Corporation launches segregated waste collection drive in all the 100 wards

June 06, 2017 12:42 am | Updated 08:19 am IST - COIMBATORE

A woman pledging to segregate waste by signing the board the Coimbatore Corporation had placed outside its office in Town Hall on Monday on World Environment Day.

A woman pledging to segregate waste by signing the board the Coimbatore Corporation had placed outside its office in Town Hall on Monday on World Environment Day.

Every household should come forward to segregate waste at source, T.K. Majumdar, Director, Finance, at the Ministry of Urban Development, said here on Monday.

Addressing a gathering at the Coimbatore Corporation main office in Town Hall to launch segregated waste collection drive in all the 100 wards, he said that if households did not segregate waste at source, it would be difficult to do so anywhere else.

And, the attempt to segregate waste at the processing plant would be a costly affair. Therefore, households should come forward to segregate the waste into wet, degradable, and dry non-degradable waste and hand it over to the conservancy workers in such a fashion.

Corporation Commissioner K. Vijayakarthikeyan said that segregated waste collection drive launched on Monday to coincide with World Environment Day would not be a success unless the households came forward.

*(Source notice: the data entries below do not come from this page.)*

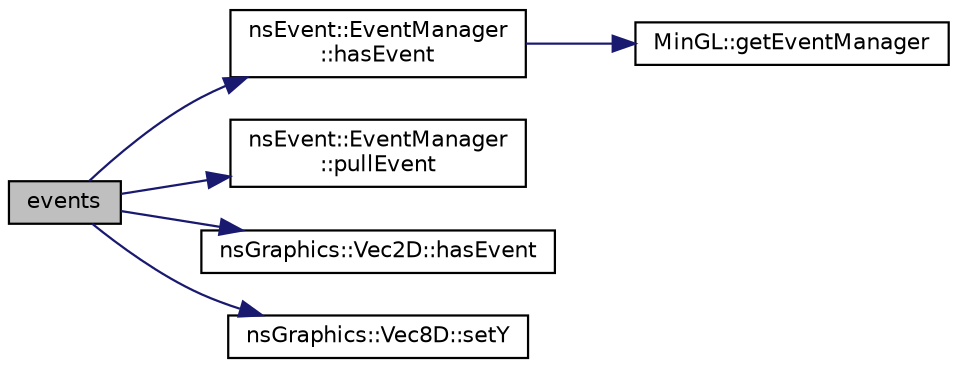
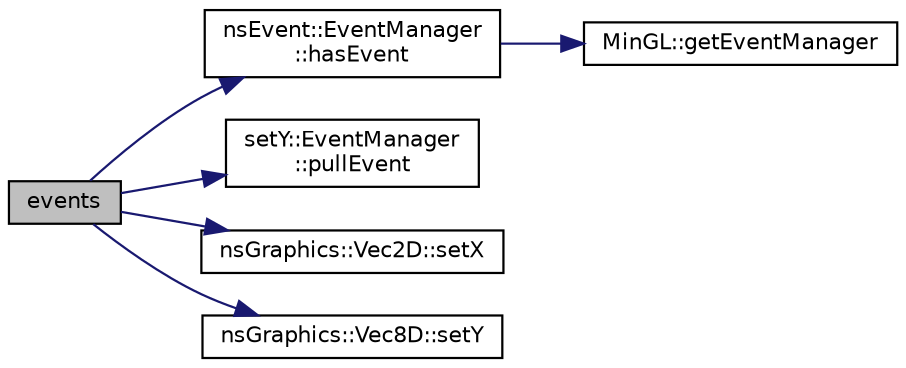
  digraph {
    rankdir=LR
    node [color=black fillcolor=white fontname=Helvetica fontsize=10 shape=record style=filled]
    edge [color=midnightblue fontname=Helvetica fontsize=10 labelfontname=Helvetica labelfontsize=10 style=solid]
    n1 [fillcolor=grey75 fontcolor=black height=0.2 label=events width=0.4]
    n2 [height=0.2 label="nsEvent::EventManager\l::hasEvent" width=0.4]
-   n3 [height=0.2 label="nsEvent::EventManager\l::pullEvent" width=0.4]
-   n4 [height=0.2 label="nsGraphics::Vec2D::hasEvent" width=0.4]
+   n3 [height=0.2 label="setY::EventManager\l::pullEvent" width=0.4]
+   n4 [height=0.2 label="nsGraphics::Vec2D::setX" width=0.4]
    n5 [height=0.2 label="nsGraphics::Vec8D::setY" width=0.4]
    n6 [height=0.2 label="MinGL::getEventManager" width=0.4]
    n1 -> n2
    n1 -> n3
    n1 -> n4
    n1 -> n5
    n2 -> n6
  }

The Corporation had been continuously highlighting the need for segregated waste collection by launching various initiatives and engaged various sections of the society. It would continue to do so in the days to come. He asked his officers to ensure that the launch did not turn out to be a one-off affair, but was done 365 days a year.

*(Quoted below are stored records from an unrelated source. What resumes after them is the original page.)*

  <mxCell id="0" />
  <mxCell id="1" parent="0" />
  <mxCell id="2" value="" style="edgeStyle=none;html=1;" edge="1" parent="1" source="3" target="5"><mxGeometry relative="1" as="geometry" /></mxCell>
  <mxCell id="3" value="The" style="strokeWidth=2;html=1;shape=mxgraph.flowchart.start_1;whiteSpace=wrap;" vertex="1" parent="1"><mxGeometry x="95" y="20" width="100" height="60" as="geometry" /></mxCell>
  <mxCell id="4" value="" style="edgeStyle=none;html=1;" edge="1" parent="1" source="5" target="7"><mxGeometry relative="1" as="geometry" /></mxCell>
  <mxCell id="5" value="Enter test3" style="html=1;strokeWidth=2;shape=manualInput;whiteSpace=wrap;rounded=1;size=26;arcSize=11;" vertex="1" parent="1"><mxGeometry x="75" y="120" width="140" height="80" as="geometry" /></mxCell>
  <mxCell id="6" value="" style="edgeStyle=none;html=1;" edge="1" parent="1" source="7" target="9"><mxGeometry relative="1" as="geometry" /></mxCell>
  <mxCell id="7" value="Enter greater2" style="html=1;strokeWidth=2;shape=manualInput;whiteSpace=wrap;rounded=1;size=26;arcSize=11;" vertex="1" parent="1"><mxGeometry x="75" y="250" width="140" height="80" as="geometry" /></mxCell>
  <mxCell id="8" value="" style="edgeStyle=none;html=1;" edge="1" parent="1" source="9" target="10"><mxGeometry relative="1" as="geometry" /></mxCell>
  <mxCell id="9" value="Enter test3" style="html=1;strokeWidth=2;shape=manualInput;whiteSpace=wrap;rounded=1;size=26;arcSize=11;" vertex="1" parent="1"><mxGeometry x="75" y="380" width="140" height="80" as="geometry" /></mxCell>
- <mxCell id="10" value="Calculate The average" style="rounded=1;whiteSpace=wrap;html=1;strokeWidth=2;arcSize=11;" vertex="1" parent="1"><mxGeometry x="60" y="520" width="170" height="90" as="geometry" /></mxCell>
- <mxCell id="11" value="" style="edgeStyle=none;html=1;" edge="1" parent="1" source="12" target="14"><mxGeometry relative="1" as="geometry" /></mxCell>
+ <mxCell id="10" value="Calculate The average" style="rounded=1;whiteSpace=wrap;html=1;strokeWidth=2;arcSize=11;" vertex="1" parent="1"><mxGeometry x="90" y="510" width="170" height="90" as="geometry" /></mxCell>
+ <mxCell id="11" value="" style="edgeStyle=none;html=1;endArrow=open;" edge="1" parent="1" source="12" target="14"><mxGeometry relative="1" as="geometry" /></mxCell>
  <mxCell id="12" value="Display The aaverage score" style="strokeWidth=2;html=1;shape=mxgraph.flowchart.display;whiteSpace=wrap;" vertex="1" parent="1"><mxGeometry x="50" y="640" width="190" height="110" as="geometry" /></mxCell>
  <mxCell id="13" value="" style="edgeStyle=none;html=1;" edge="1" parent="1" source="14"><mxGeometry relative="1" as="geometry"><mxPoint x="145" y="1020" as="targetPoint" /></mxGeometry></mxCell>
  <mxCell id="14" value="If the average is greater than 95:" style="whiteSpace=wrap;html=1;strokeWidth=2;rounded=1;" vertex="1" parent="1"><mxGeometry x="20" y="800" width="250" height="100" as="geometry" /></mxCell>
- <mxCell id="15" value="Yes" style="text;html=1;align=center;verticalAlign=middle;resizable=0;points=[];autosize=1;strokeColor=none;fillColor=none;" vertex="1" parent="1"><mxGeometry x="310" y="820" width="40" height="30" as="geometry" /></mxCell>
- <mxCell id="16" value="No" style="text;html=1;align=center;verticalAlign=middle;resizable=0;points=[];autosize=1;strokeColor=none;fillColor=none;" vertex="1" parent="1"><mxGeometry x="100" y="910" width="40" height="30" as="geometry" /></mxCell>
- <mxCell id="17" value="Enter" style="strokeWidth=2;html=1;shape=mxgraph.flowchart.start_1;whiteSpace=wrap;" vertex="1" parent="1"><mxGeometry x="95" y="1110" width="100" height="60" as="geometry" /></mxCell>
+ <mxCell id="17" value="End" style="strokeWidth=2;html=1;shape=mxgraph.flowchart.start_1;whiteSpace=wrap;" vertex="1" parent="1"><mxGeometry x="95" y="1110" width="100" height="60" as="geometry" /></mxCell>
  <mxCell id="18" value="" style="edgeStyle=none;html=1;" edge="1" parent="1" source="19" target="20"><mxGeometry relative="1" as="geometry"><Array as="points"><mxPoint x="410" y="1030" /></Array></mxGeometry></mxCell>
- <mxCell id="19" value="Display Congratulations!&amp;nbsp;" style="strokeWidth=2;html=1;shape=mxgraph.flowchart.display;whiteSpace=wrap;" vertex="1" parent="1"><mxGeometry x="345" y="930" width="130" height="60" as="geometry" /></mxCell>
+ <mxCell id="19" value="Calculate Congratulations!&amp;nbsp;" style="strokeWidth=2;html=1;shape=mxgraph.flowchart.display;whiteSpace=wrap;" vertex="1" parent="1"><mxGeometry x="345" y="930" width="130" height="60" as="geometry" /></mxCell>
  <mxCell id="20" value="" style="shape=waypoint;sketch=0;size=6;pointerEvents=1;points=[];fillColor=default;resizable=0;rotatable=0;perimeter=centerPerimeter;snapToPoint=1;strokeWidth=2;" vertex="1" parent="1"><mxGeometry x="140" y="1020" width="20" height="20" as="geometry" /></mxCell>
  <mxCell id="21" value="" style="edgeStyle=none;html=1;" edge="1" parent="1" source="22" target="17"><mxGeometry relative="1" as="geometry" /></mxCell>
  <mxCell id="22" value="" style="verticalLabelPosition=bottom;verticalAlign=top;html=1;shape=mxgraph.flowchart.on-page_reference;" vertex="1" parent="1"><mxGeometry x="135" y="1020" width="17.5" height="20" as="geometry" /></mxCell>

Coimbatore South MLA Amman Arjunan wanted residents to realise the cost of dumping garbage in drains - they get clogged, turn localities unhygienic and bring in all sorts of problems. The residents therefore should segregate and properly dispose of waste, he said. Sanitary Officer Kamaraj administered a pledge asking the gathering to segregate waste.

World Environment Day

Meanwhile, to mark World Environment Day and the launch of segregated waste collection drive, as mandated by the Ministry of Urban Development, the Coimbatore Corporation had organised events across the city.

It had organised a segregation march in West Zone, opened a kiosk for people to take pledge to segregate waste at their houses or shops, distributed pamphlets to people, placed dedicated organic waste collection containers at a few places in the city, launched battery-operated kart to collect waste in segregated fashion in Ward 67 (Ramanathapuram) and launched a project to recycle used computers for use by its students.

The Corporation also launched the programme where apartments and gated communities would hand over waste in segregated fashion - they would hand over dry waste to the ‘No Dumping Team’ and only the wet waste to the conservancy workers.

In the evening, the civic body also met representatives of corporate companies to tap corporate social responsibility funds.

Sources said that the Corporation had sent a proposal to the State Government to buy more pushcarts, bins and vehicles to improve the waste collection and transportation efficiency.

The total cost worked out to ₹12 crore. It had also initiated the process of inviting bids for biomining the accumulated waste in Vellalore at ₹15 crore.